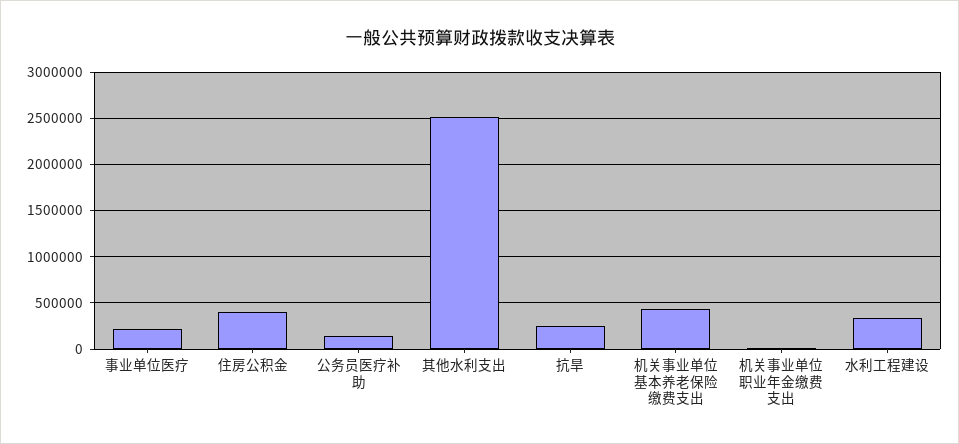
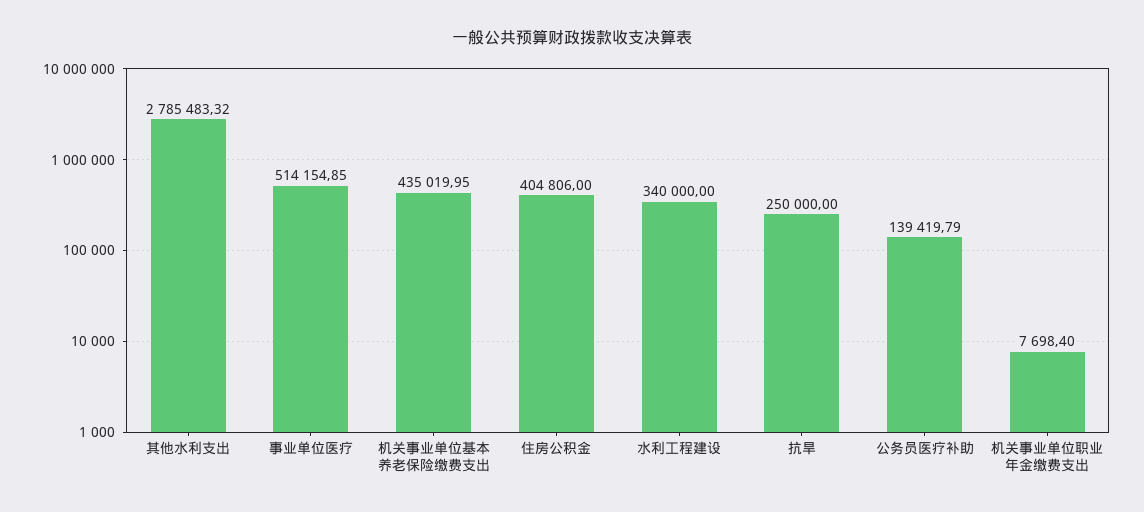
事业单位医疗: 200000 -> 514154.85
其他水利支出: 2500000 -> 2785483.32

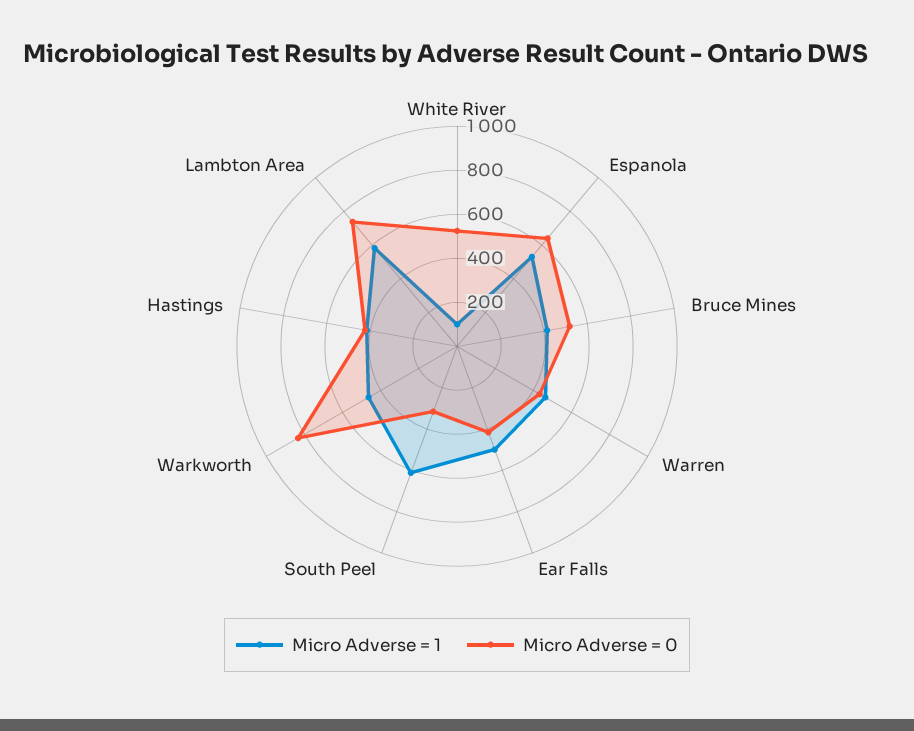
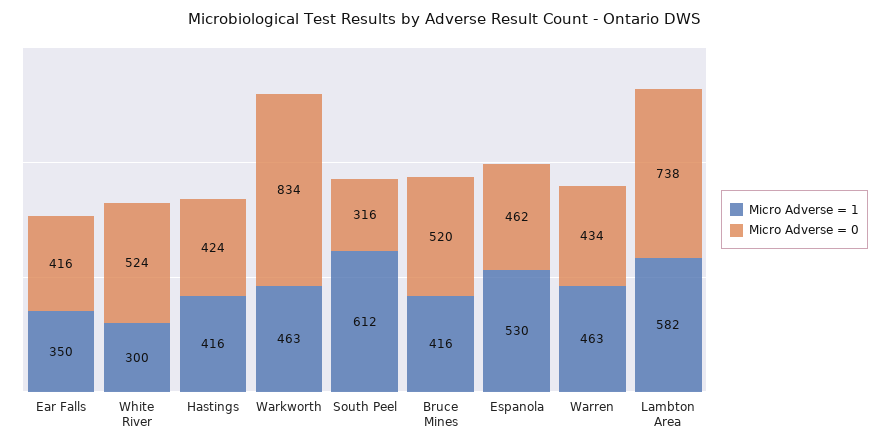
Micro Adverse = 1, White River: 100 -> 300
Micro Adverse = 0, Espanola: 650 -> 462
Micro Adverse = 1, Ear Falls: 500 -> 350

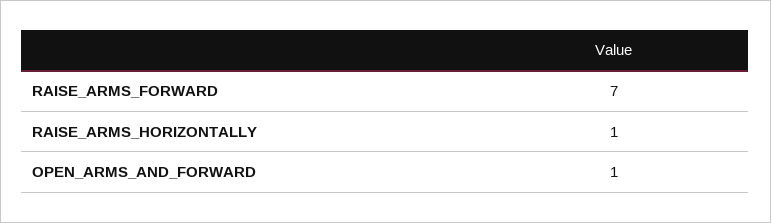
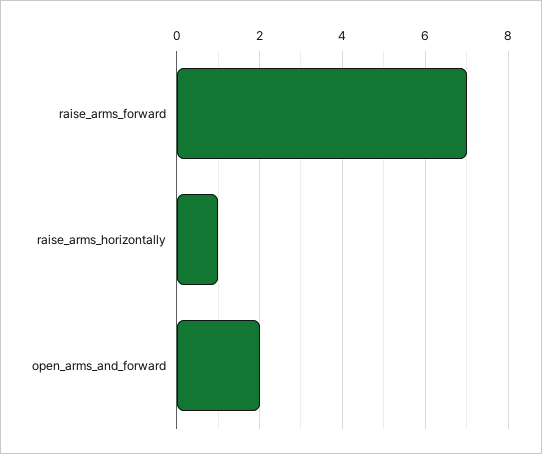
OPEN_ARMS_AND_FORWARD: 1 -> 2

= = = =

ASSIGNMENT: Without the pictures, restate all the entries above exactly.

RESPONSE:
事业单位医疗: 200000 -> 514154.85
其他水利支出: 2500000 -> 2785483.32

Micro Adverse = 1, White River: 100 -> 300
Micro Adverse = 0, Espanola: 650 -> 462
Micro Adverse = 1, Ear Falls: 500 -> 350

OPEN_ARMS_AND_FORWARD: 1 -> 2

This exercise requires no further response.